Appealing for Labour voters
- The Tories claim to care about poor families but their only spending commitment is still a tax cut for the richest people in the country. They still want to use the tax system to make moral judgments about whether people should get married or not. They are still devoted to school selection. They are still focused on escape routes for the lucky few, not real opportunities for the many. So much for social mobility.
- The state must intervene to allocate money on a fair basis.
- The state must intervene to guarantee equality of access in our schools and hospitals.
- We must end selection. Pupils and parents should pick schools, not the other way round. If new schools improve results only by selecting the cleverest pupils, one form of educational segregation will merely be replaced by another.
- I am totally committed to the National Health Service. It must always remain free at the point of use, accessible to all.
Appealing for Tory voters
- The past ten years has shown that money is not everything. The big questions now are these: how do we make Britain a fairer place without raising the overall tax burden? How do we promote real social mobility without relying on the discredited politics of Big Government? In seeking to make Britain fairer, we need to stop just asking "how much", and to start thinking hard about "how".

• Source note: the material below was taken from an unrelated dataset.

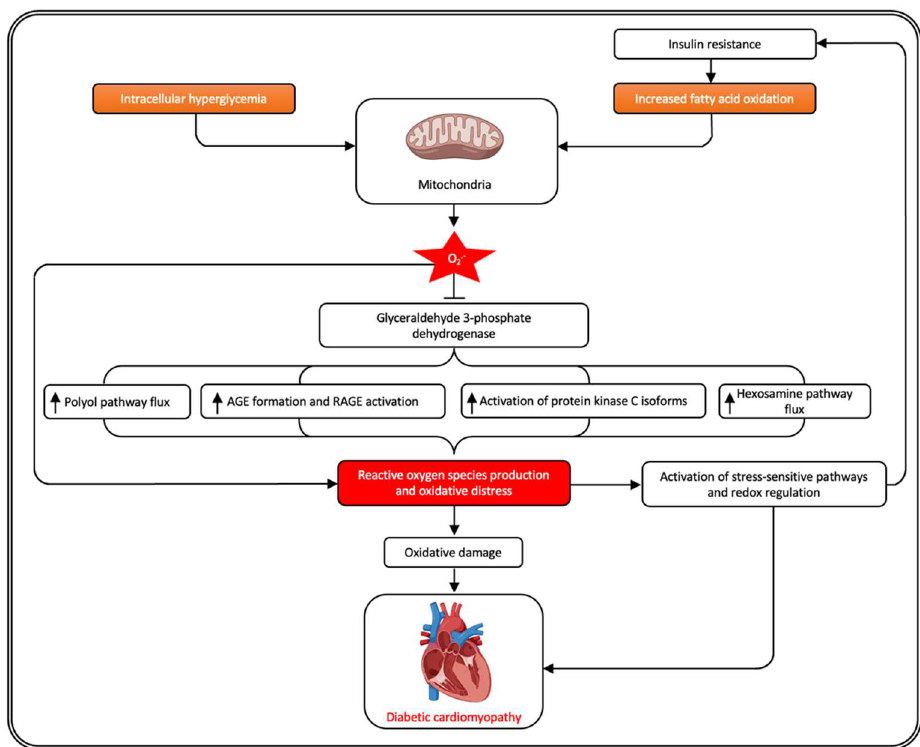
Figure 1. Central role of reactive oxygen species and oxidative distress in the development of diabetic cardiomyopathy. Mitochondrial overproduction of superoxide anion radicals induces, via inhibition of glyceraldehyde 3-phosphate dehydrogenase, an increased polyol pathway flux, increased advanced glycation end-products (AGE) formation and activation of the receptor for AGE (RAGE), activation of protein kinase C isoforms, and an increased hexosamine pathway flux. These pathways not only directly contribute to diabetic cardiomyopathy (arrows not shown) but are themselves a source of additional reactive oxygen species and oxidative distress. Oxidative distress itself is also a cause of insulin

- Socialism believes that government knows best. Liberalism believes people know best.
- In place of nationalised industries we have nationalised education, nationalised health and nationalised welfare: run by inflexible, centralised monopolies. It adds up to the nationalisation of our whole lives.
- And the State must oversee core standards and entitlements.
- The first step is to scale back the vast monster of Whitehall. Whitehall should get out of the business of the day-to-day running of public services in Britain. That strategy doesn't work. We will draw up plans for radically shrinking the size of all our public service departments - to refocus them on setting broad objectives for the local agencies and people who deliver on the ground.
- It is time to call a fail, a fail.
- Everyone should have the right to receive private treatment, paid for by the NHS, if the waiting time is not met.
Appealing to nobody
- I want [the NHS] to become a People's Health Service.